Themar/Erfurt – Die meisten der Rechtsextremen, die während des größten Rechtsrock-Konzerts auf deutschem Boden seit 1945 den verbotenen Hitler-Gruß gezeigt haben, sind noch immer nicht identifiziert. Bislang sei es der Polizei gelungen acht Personen zu identifizieren, die während eines rechtsextremen Musikfestivals im Juli in Themar eine entsprechende Straftat begangenen haben sollen, sagte ein Sprecher der Landespolizeidirektion unserer Zeitung. Immerhin sind das inzwischen fünf identifizierte Rechtsextreme mehr als etwa vier Wochen nach Beginn der Ermittlungen. Mitte August waren nach Angaben des Sprechers erst drei Neonazis identifiziert, denen vorgeworfen wird, im Festzelt den rechten Arm gehoben und laut „Heil“ oder „Sieg Heil“ gerufen zu haben.

Bei dem Rechtsrock-Konzert war es am späten Abend zu Szenen gekommen, die auch auf Video dokumentiert sind: Darauf ist zu sehen, wie dutzende, vielleicht sogar hunderte Neonazis während des Liedes einer Rechtsrock-Band den Hitler-Gruß zeigen. Allerdings sind auf den Videoaufnahmen kaum identifizierbare Gesichter zu erkennen. Polizisten hatten den Vorfall nach damaligen Angaben der Polizei zwar auch registriert. Allerdings war die Veranstaltung damals trotzdem nicht beendet worden. Stattdessen sei der Versammlungsleiter darauf hingewiesen worden, dass er solche Straftaten zu unterbinden habe, hieß es damals.

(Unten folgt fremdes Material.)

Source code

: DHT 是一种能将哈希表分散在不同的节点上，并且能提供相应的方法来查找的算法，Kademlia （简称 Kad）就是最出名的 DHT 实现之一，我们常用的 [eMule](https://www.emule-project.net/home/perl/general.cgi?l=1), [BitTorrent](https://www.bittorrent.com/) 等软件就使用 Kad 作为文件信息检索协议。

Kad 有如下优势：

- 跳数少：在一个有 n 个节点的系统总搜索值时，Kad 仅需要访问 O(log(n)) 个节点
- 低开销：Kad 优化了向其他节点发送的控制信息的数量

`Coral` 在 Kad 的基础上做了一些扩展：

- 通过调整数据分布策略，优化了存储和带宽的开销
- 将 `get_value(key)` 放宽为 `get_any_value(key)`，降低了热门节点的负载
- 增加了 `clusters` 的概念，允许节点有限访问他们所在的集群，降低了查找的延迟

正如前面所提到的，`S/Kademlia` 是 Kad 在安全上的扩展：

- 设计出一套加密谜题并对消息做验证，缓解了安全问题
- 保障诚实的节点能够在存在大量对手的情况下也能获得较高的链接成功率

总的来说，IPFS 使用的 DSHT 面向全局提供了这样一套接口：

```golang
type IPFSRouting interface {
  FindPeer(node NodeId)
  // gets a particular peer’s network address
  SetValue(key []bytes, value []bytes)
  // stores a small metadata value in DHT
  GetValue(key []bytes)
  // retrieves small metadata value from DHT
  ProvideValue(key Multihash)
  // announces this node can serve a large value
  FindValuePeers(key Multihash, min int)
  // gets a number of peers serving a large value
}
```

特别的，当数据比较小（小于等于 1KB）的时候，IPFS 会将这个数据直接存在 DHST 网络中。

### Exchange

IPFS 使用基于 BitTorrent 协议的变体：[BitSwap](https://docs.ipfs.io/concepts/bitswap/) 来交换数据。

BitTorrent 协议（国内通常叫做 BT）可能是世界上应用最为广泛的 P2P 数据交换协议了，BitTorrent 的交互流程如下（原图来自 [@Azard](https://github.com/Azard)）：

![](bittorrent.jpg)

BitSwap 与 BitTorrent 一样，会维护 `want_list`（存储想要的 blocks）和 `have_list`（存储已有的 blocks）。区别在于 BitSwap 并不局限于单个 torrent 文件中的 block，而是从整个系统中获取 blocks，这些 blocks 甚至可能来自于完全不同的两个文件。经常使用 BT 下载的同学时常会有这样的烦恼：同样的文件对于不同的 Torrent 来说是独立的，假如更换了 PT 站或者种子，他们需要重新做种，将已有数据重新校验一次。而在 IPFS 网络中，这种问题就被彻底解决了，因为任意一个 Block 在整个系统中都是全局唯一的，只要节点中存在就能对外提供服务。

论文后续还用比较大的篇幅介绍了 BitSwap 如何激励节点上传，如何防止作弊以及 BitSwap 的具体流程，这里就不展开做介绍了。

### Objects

Inzwischen ist aber klar, dass die Polizei die Veranstaltung schon aus Gründen des Eigenschutzes nicht ohne Weiteres hätte beenden können. Damals waren nach Polizeiangaben bis zu etwa 6.000 Rechtsextreme in den Landkreis Hildburghausen gekommen. Als zahlreiche der Konzertbesucher den Hitler-Gruß zeigten, waren dagegen nur noch einige hundert Polizisten vor Ort – zu wenige, um das Konzert gegebenenfalls unter dem Einsatz von Zwangsmitteln aufzulösen, ohne die Gesundheit und vielleicht sogar das Leben von Beamten zu gefährden.



Die Polizei musste sich später auch mit dem Vorwurf auseinandersetzen, nicht mit ausreichenden Kräften zur Beweissicherung vor Ort gewesen zu sein. Die vorhandenen Videoaufnahmen stammen deshalb auch nicht von Polizisten, sondern von einem Journalisten.

Die Linke-Landtagsabgeordnete Katharina König-Preuss rechnet angesichts der bisher eher dürftigen Ermittlungserfolge auch nicht mehr damit, dass die Mehrzahl der Sieg-Heil-Rufer noch identifiziert werden kann. „Wir hoffen, dass die Sicherheitsbehörden aus den Erfahrungen vom Sommer gelernt haben und die Maßnahmen für kommende Rechtsrock-Konzerte besser abgestimmt sind“, sagte sie. Am Samstag soll in Themar ein weiteres großes Neonazi-Festival stattfinden.

Gleichzeitig fordert König-Preuss, eine „einer Politik der Nadelstiche“, um die Attraktivität derartiger von Rechtsrockkonzerten für Neonazis zu senken. Zu dem Konzert im Juli seien die Neonazis mit zwölf Bussen und etwa 1.200 Autos angereist – ohne, dass dabei auch nur eine einzige Ordnungswidrigkeit durch die Polizei aufgenommen worden sei, sagte sie mit Verweis auf Angaben des Thüringer Innenministeriums auf mehrere ihrer Anfragen. Konkret forderte sie deshalb, bei solchen Konzerten zum Beispiel bei den Autos der Konzertbesucher zu überprüfen, ob diese ein Warndreieck und einen Verbandskasten mitführen, ob alle Lichter funktionieren und die TÜV-Plaketten ordentlich sind. Auch Falschparken müsse konsequent angezeigt werden.